“In an executive order the Obama Administration has secretly blocked the re-importation of American made M-1 Garand and Carbine rifles being stored in South Korea,” the National Association for Gun Rights (NAGR) asserts. “These rifles were used by the US military during the Korean War and left there after the war was over. With one stroke of his pen, he by-passed the legislative process and banned nearly a million American made rifles by executive fiat.” Yes, well, a few points of clarification . . .
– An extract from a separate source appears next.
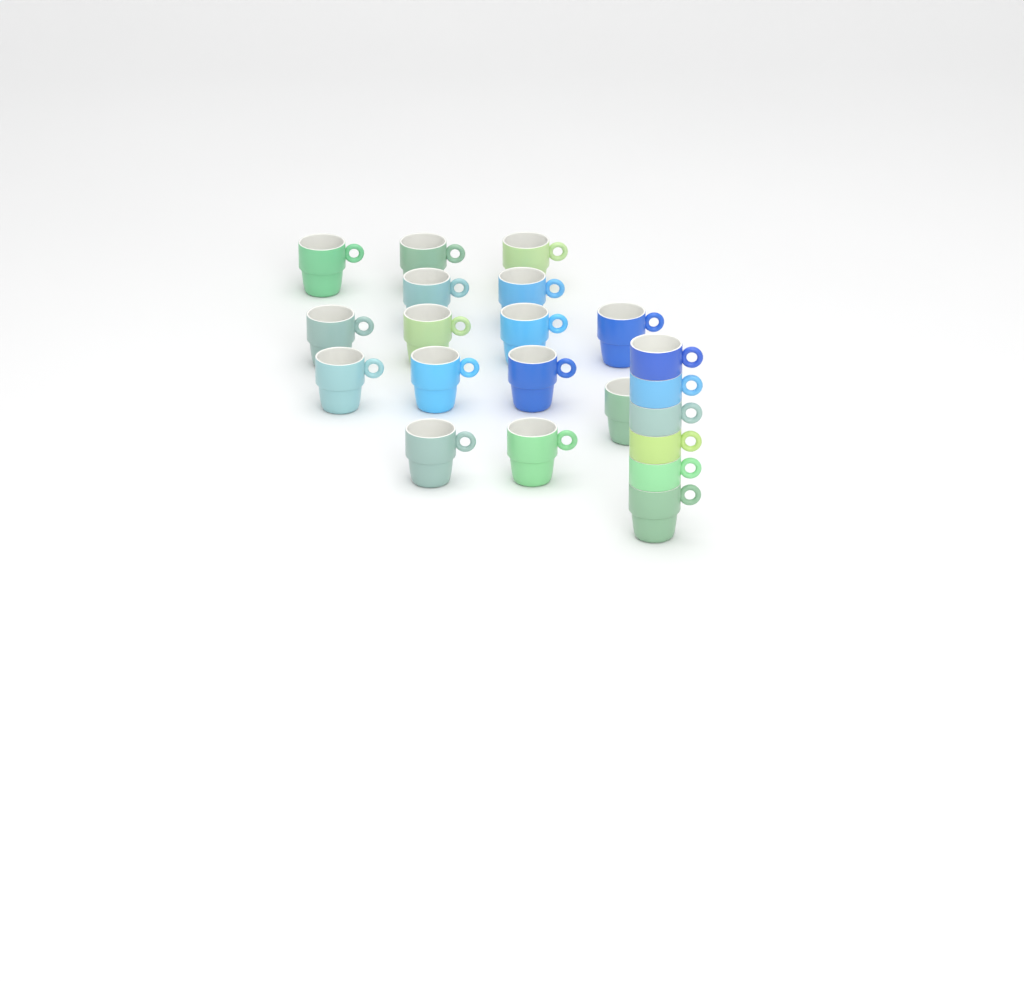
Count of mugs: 21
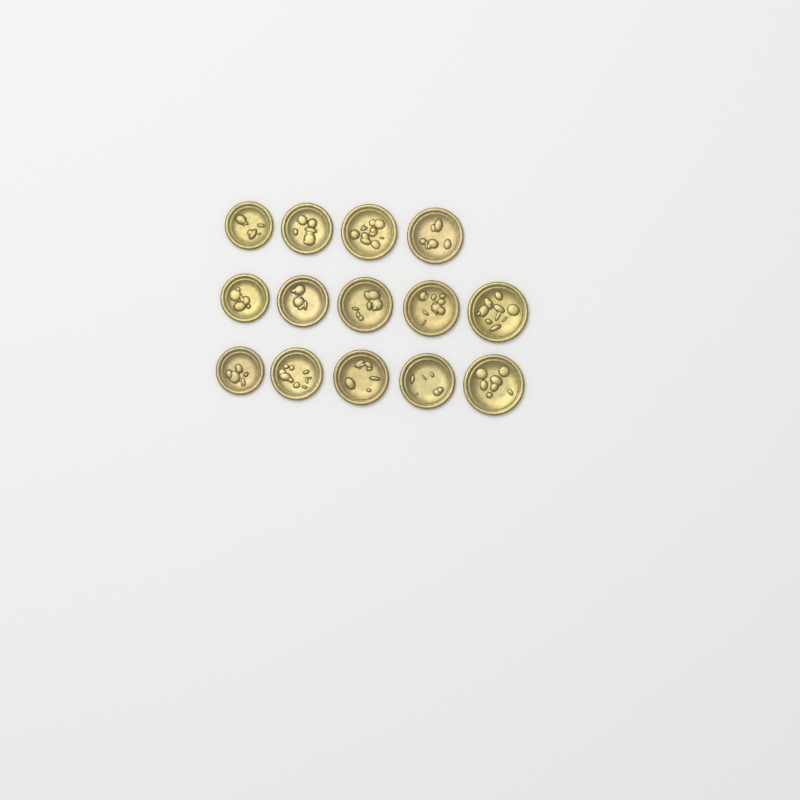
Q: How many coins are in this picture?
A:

The blocked sale (technically not a ban) wan’t a secret; it just went unremarked and unreported for a while. The U.S. never used the M-1 rifles in question; they were part of a lend-lease deal for the South Koreans, who stored the unused firearms in case of war.
Although it’s true that the State Department’s rationale for blocking the sale is inherently preposterous, the Obama administration wasn’t doing an end-run on democracy. They have the legal power to stop the importation deal. And the South Koreans have 857,470 spare rifles. That’s 142,530 weapons shy of a million.
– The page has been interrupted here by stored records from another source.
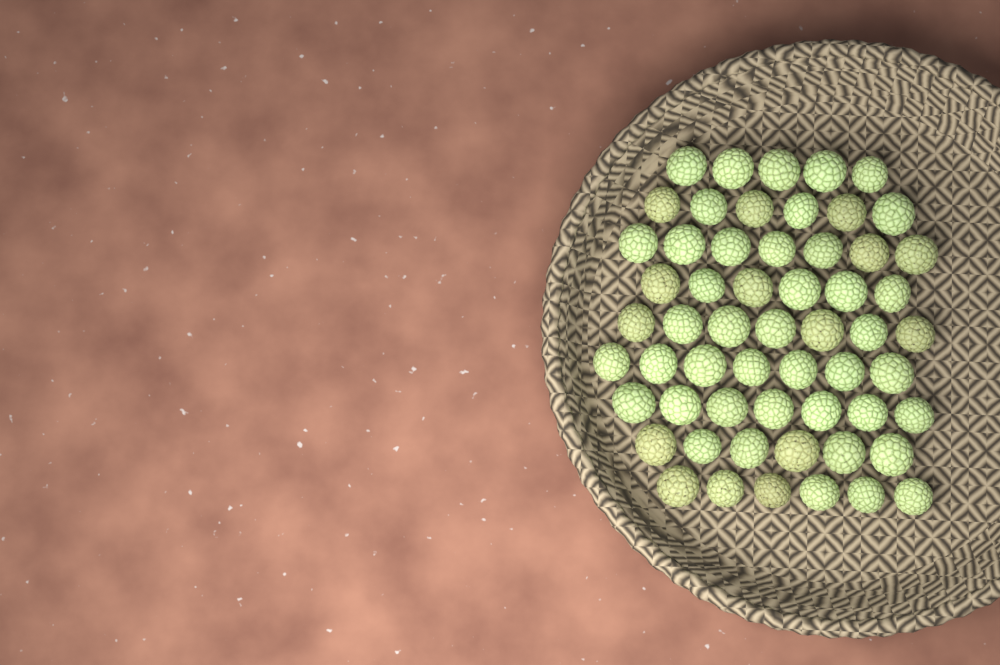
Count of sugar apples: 57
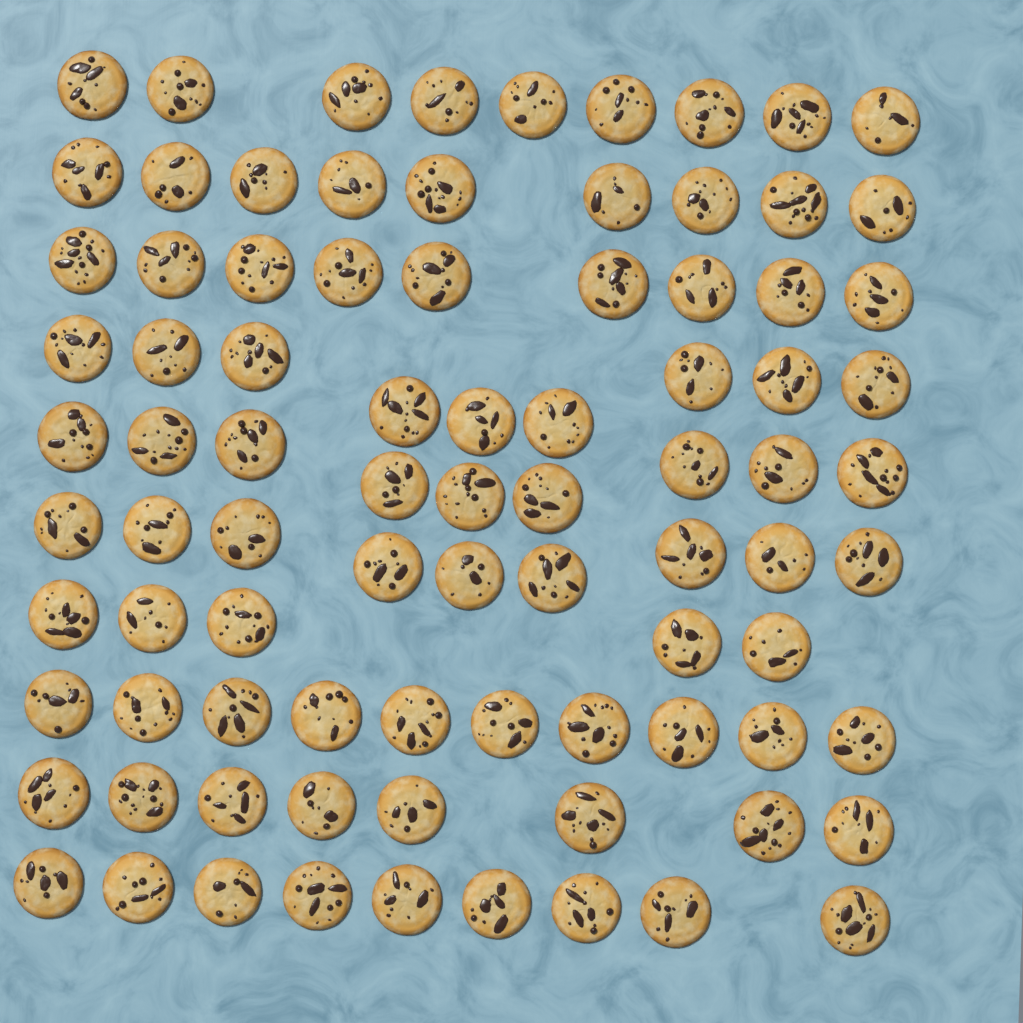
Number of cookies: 86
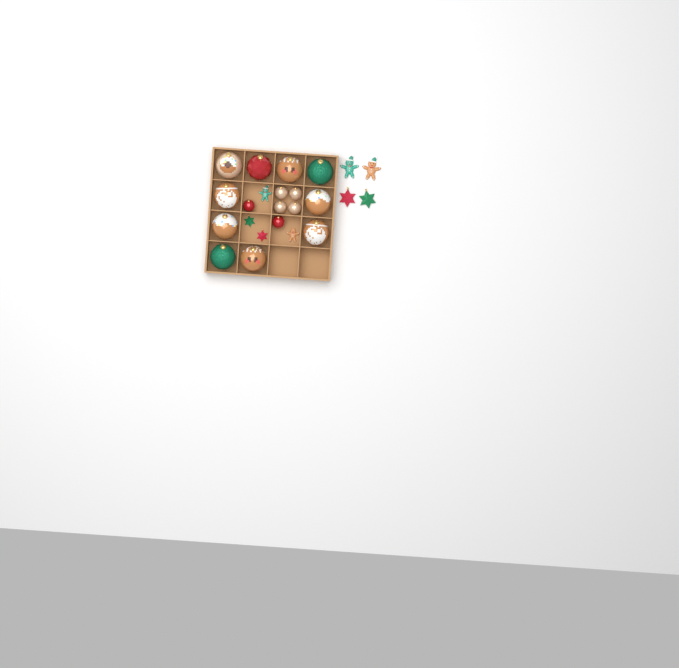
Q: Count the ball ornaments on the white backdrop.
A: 16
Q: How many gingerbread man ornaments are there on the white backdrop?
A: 4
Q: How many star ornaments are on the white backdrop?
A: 4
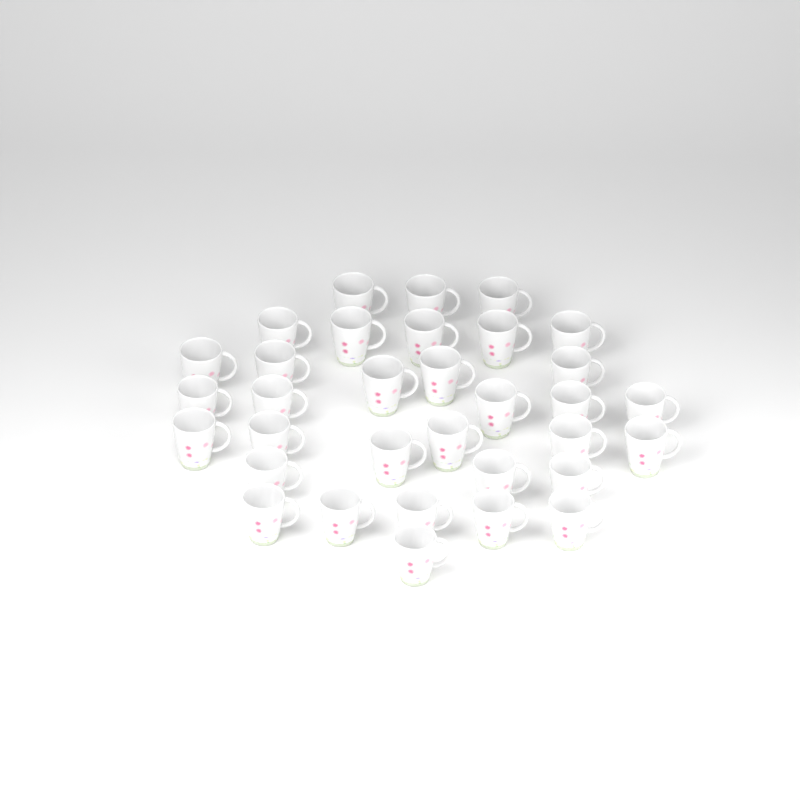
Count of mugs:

Close enough? As we mentioned before, this “issue” is a storm in a teacup. It’s not as if the American firearms market is hurting for rifles. Does it really matter if endless crates of broken-ass Garands flood the U.S. market, depressing rifle prices, or not?
They are antiques of historical interest, particularly for those who, unlike Clinton and her husband, served this country honorably in America’s foreign wars.
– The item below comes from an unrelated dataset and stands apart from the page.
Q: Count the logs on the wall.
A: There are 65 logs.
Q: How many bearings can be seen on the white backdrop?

That’s a misrepresentation; historians have plenty of M-1 Garands. As for the cheap shot at Clinton, OK, that’s funny. Still, NAGR should choose its battles more carefully. The average gun owner isn’t going to see the [potential] destruction of hundreds of thousands of defunct South Koren weapons as an assault on their rights. Good for fund-raising. Bad for the brand.
Anyway, here’s an alternative theory on the motivation for the blocked sale, from commentator slobo:
Have you noticed that a huge quantity of brand new SKS’s have flooded the market, as not seen in thirty years. Where do you think those SKS’s were imported from? China? For sure. Importing the M1 Garands from South Korea would infringe on China’s ability to sell their SKS’s to the American public. This issue has nothing to do with the American public arming themselves, it is purely economic.
If not China, something. Not gun control per se, methinks.